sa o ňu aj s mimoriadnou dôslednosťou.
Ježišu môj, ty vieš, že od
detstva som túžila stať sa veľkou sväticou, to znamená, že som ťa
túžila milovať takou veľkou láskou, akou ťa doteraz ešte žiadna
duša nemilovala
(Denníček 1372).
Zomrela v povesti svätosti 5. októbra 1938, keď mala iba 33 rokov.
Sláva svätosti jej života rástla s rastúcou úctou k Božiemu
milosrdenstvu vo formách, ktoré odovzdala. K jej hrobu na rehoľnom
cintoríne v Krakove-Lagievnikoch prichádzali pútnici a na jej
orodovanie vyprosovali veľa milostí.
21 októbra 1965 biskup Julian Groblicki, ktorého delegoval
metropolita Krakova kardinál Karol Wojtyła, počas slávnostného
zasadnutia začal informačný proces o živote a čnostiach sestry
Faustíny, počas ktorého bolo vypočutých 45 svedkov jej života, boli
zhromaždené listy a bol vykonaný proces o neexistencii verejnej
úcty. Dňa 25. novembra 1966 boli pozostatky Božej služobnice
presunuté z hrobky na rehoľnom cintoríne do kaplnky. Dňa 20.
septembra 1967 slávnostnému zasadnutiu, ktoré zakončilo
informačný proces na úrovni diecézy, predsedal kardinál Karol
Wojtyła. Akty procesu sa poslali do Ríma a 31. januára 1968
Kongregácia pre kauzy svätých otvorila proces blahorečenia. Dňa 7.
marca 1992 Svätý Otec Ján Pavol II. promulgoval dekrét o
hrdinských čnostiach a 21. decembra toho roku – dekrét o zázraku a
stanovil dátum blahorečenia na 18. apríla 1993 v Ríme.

○ ○ ○ ○ ○

Activity ▸
Set out, exactly as written, the lines from the line with "(Denníček 1372)." to the last line of the records, inclusive, and only those lines.

Exercise response ▸
(Denníček 1372).
Zomrela v povesti svätosti 5. októbra 1938, keď mala iba 33 rokov.
Sláva svätosti jej života rástla s rastúcou úctou k Božiemu
milosrdenstvu vo formách, ktoré odovzdala. K jej hrobu na rehoľnom
cintoríne v Krakove-Lagievnikoch prichádzali pútnici a na jej
orodovanie vyprosovali veľa milostí.
21 októbra 1965 biskup Julian Groblicki, ktorého delegoval
metropolita Krakova kardinál Karol Wojtyła, počas slávnostného
zasadnutia začal informačný proces o živote a čnostiach sestry
Faustíny, počas ktorého bolo vypočutých 45 svedkov jej života, boli
zhromaždené listy a bol vykonaný proces o neexistencii verejnej
úcty. Dňa 25. novembra 1966 boli pozostatky Božej služobnice
presunuté z hrobky na rehoľnom cintoríne do kaplnky. Dňa 20.
septembra 1967 slávnostnému zasadnutiu, ktoré zakončilo
informačný proces na úrovni diecézy, predsedal kardinál Karol
Wojtyła. Akty procesu sa poslali do Ríma a 31. januára 1968
Kongregácia pre kauzy svätých otvorila proces blahorečenia. Dňa 7.
marca 1992 Svätý Otec Ján Pavol II. promulgoval dekrét o
hrdinských čnostiach a 21. decembra toho roku – dekrét o zázraku a
stanovil dátum blahorečenia na 18. apríla 1993 v Ríme.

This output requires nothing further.